§ Exercise
Each line of the entries, from the first to the line containing "calculation of many", is to be transcribed exactly as it stands; include no other lines.

(Source records)
────

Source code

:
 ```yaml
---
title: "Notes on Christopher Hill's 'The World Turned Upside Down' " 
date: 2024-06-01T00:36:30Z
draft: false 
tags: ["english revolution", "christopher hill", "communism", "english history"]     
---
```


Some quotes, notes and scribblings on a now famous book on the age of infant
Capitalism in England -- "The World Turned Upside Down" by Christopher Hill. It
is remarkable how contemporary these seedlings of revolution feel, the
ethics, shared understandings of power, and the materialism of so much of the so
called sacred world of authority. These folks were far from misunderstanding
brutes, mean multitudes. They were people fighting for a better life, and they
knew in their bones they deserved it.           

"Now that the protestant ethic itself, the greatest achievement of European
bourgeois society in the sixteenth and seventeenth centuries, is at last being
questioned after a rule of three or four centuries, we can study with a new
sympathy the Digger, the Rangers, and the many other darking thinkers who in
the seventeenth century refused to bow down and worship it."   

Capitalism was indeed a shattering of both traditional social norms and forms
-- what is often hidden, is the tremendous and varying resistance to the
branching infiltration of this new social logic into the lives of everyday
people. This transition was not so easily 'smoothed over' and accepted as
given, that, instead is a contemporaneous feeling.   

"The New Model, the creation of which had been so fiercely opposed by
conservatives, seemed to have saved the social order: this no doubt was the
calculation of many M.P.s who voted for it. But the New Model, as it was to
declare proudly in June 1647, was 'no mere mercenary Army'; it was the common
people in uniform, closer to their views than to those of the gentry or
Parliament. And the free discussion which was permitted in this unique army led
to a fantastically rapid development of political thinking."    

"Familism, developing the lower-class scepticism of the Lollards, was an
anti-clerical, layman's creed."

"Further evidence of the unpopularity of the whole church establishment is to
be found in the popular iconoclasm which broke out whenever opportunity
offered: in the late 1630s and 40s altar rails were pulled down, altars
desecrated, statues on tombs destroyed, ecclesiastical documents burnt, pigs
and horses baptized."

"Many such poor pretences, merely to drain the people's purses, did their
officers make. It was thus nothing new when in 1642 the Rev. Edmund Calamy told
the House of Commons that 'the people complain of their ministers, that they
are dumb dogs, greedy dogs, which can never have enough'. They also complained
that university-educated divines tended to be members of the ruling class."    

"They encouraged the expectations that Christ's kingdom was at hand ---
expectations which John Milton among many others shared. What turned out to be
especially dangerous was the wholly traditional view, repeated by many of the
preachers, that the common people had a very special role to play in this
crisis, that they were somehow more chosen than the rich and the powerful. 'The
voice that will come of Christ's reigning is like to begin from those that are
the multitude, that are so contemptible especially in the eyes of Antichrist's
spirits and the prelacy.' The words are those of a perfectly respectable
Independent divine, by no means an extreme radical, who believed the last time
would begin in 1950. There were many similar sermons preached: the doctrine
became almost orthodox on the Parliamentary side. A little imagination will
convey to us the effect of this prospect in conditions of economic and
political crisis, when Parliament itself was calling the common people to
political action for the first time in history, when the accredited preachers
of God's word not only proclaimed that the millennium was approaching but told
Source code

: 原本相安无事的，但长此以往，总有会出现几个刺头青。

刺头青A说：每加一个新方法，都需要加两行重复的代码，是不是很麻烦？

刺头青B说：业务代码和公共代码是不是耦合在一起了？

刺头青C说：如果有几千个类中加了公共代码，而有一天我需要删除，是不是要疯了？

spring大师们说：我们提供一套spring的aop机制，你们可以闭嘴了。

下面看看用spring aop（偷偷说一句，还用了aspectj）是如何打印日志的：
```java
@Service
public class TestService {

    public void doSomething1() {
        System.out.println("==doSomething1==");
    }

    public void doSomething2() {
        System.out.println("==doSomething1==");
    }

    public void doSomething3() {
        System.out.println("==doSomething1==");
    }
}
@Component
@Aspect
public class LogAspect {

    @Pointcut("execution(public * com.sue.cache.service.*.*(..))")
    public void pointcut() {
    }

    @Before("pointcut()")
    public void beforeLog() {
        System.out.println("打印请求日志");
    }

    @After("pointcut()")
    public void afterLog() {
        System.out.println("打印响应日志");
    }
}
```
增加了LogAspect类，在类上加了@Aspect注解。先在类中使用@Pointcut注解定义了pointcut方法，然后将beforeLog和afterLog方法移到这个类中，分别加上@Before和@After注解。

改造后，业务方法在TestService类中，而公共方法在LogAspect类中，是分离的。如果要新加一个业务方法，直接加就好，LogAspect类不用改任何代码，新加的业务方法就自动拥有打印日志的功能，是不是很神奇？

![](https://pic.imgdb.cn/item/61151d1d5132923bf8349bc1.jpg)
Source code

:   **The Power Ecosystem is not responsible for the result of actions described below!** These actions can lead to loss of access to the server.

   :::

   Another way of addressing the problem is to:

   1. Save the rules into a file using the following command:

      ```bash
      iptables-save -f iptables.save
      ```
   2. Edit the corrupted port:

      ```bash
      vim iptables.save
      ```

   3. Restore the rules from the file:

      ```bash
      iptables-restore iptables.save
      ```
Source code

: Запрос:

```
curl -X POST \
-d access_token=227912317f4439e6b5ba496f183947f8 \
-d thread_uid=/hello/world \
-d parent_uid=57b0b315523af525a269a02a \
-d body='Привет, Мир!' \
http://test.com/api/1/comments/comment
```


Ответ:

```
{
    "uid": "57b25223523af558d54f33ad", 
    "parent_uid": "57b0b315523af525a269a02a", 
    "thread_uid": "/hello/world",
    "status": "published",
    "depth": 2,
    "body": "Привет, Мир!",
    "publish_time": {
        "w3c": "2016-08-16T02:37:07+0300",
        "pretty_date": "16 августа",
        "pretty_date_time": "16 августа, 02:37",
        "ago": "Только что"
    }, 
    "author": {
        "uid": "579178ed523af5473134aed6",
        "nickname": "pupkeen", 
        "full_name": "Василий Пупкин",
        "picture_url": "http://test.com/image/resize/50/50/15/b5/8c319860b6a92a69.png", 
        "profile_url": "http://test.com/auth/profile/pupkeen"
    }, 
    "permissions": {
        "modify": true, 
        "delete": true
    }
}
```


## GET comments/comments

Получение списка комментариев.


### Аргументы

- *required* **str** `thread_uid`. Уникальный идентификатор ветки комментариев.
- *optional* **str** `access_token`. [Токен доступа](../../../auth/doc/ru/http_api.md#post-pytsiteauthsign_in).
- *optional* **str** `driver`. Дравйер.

────

§ Exercise response
Source code

:
 ```yaml
---
title: "Notes on Christopher Hill's 'The World Turned Upside Down' " 
date: 2024-06-01T00:36:30Z
draft: false 
tags: ["english revolution", "christopher hill", "communism", "english history"]     
---
```


Some quotes, notes and scribblings on a now famous book on the age of infant
Capitalism in England -- "The World Turned Upside Down" by Christopher Hill. It
is remarkable how contemporary these seedlings of revolution feel, the
ethics, shared understandings of power, and the materialism of so much of the so
called sacred world of authority. These folks were far from misunderstanding
brutes, mean multitudes. They were people fighting for a better life, and they
knew in their bones they deserved it.           

"Now that the protestant ethic itself, the greatest achievement of European
bourgeois society in the sixteenth and seventeenth centuries, is at last being
questioned after a rule of three or four centuries, we can study with a new
sympathy the Digger, the Rangers, and the many other darking thinkers who in
the seventeenth century refused to bow down and worship it."   

Capitalism was indeed a shattering of both traditional social norms and forms
-- what is often hidden, is the tremendous and varying resistance to the
branching infiltration of this new social logic into the lives of everyday
people. This transition was not so easily 'smoothed over' and accepted as
given, that, instead is a contemporaneous feeling.   

"The New Model, the creation of which had been so fiercely opposed by
conservatives, seemed to have saved the social order: this no doubt was the
calculation of many M.P.s who voted for it. But the New Model, as it was to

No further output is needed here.